Daniel Niederberger (SP, Stans) befand, es sei illusorisch, mit dem vorliegenden Kredit auch noch die Verkehrsprobleme lösen zu wollen. Der Kanton tue gut daran, klare Vorgaben für die Testplanungen zu machen. Gleichzeitig solle aber die Leine auch nicht zu straff angezogen werden, damit Kreativität Platz habe.
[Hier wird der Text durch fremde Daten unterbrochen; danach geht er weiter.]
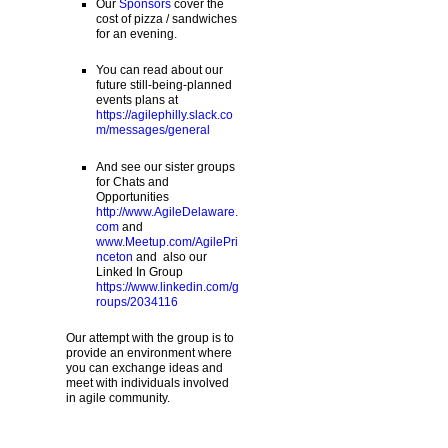
Our
Sponsors
cover the
cost of pizza / sandwiches
for an evening.
You can read about our
future still-being-planned
events plans at
https://agilephilly.slack.co
m/messages/general
And see our sister groups
for Chats and
Opportunities
http://www.AgileDelaware.
com
and
www.Meetup.com/AgilePri
nceton
and also our
Linked In Group
https://www.linkedin.com/g
roups/2034116
Our attempt with the group is to
provide an environment where
you can exchange ideas and
meet with individuals involved
in agile community.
Hohe Ansprüche an das Areal

Joseph Niederberger (CVP, Oberdorf) warnte vor einem allzu forschen Tempo. Die Ansprüche an das Areal seien hoch und was entstehe, müsse für lange Zeit Bestand haben. «Wichtig ist, dass man auch über den Tellerrand hinaus denkt. Es sollen auch unkonventionelle Ideen zugelassen werden», hielt er fest.

Keine Mehrheit fand Niklaus Reinhard (FDP, Hergiswil) mit seinem Antrag, bei der möglichen Ansiedlung von Teilen der Verwaltung verschiedene Nutzungsalternativen unter Einbezug der grossräumigen Verkehrsführung.

Der Nidwaldner Landrat sprach sich deutlich für die teuerste Variante mit drei Testplanungs-Teams aus.